• **EXERCISE INSTRUCTIONS**
a: In the article on the AIDS conference in Nigeria, why does James Lorenz bring up TB when he argues for free AIDS treatment in Africa?
b: Repeat the part of the AIDS conference article from "Nigerian President Olusegun" to "expected, stayed away.".
c: Go on with the article about the AIDS conference in Nigeria, starting after its last sentence.

• **EXCERPT**
● ● ● ●

ངོ་འཕྲད་བདེ་བའི་དྲ་འབྲེལ།

གཟའ་པ་སངས། ༢༠༢༤/༠༣/༢༩

Protests, Challenges Mark AIDS Conference in Nigeria


The latest conference on AIDS in Africa has been marked by protests, discord, absent guests and alarming statistics. With just ten percent of the world's total population, latest figures show that Africa is home to two-thirds of all the people infected with HIV, and the percentage is much higher for children.

HIV-positive women gathered outside the conference hall in Abuja demanding free treatment for their condition.

The 14th international conference on AIDS and sexually transmitted disease in Africa coincided with reports that Nigeria's government was charging HIV positive patients for drugs it gets free from donors.

A spokesman for the French-based group Doctors Without Borders, James Lorenz said every effort should be made for AIDS treatment drugs to be free in Africa. "We believe it's a political decision," he said. "In many African countries, we are facing very poor conditions and low budgets, but health budgets are already heavily subsidized. So I think it's a political decision that has to be taken with the international community, with the donor community, to decide as it was decided actually 15 years ago for TB (tuberculosis). It has been said across the continent, TB is a chronic disease, [treatment] needs to be free. We just say, do the same for HIV-AIDS."

Nigerian President Olusegun Obasanjo made just a brief appearance at the conference's opening, while former U.S. President Bill Clinton and U.N. Secretary General Kofi Annan, who were expected, stayed away.

If present, they would have heard that more than 90 percent of the world's children infected with HIV are in Africa, and half of them will die before the age of two.

Deaths in Africa linked to AIDS rose to nearly 2.5 million in 2005.

● ● ● ●

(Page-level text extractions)
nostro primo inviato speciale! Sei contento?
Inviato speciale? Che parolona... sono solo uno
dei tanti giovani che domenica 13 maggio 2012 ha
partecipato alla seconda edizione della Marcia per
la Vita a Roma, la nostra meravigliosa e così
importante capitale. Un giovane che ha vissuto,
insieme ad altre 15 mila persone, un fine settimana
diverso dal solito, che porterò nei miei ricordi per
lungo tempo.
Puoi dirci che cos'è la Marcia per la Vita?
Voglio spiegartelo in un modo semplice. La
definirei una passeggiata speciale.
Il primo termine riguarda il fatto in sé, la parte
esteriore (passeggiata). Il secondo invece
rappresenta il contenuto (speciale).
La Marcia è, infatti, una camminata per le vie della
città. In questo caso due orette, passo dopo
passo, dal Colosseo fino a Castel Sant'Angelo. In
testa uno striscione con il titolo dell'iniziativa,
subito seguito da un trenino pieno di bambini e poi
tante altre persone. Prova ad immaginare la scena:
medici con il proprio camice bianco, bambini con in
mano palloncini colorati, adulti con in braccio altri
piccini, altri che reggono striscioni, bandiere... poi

● ● ● ●

• **ANSWER SET**
a: He points to TB because about 15 years earlier it was decided across the continent that TB is a chronic disease whose treatment needs to be free. He wants the same decision made for HIV-AIDS, and he says it is a political choice for the international and donor community.

b:
Nigerian President Olusegun Obasanjo made just a brief appearance at the conference's opening, while former U.S. President Bill Clinton and U.N. Secretary General Kofi Annan, who were expected, stayed away.

c:
In an interview with VOA, the deputy head of the U.N.-AIDS program, Michel Sidibe of Mali says a major challenge in Africa is that there is no competent staff outside of cities to help afflicted populations. "We need to look at what are the capacity existing in a rural community, which is not conventional," he said. "How do we transform this group of people who are there to become counselors, to really accompany the project so we fight against discrimination, we fight against stigmatization? I think this is something which we did not look at properly."

He also said there were actors and funding to combat AIDS but little coordination. So, he said, public servants and associations spend more time in their offices writing reports and trying to get access to funding rather than making a difference.

But one participant, Tewodros Melesse, refused to give in to the dominating doom and gloom of the conference. "Africa has been hopeful since its existence. There is no time Africa will give up hope," he said.

"Has anybody who was a South African given up hope because of apartheid?" he continued. "When you were governed under apartheid for over two generations, it was hope that liberated South Africa from apartheid. And today the battle of AIDS is not going to make us give up hope. You are optimist or pessimist when you have a choice. We have no choice. We have no choice but to survive and to be hopeful for a better Africa."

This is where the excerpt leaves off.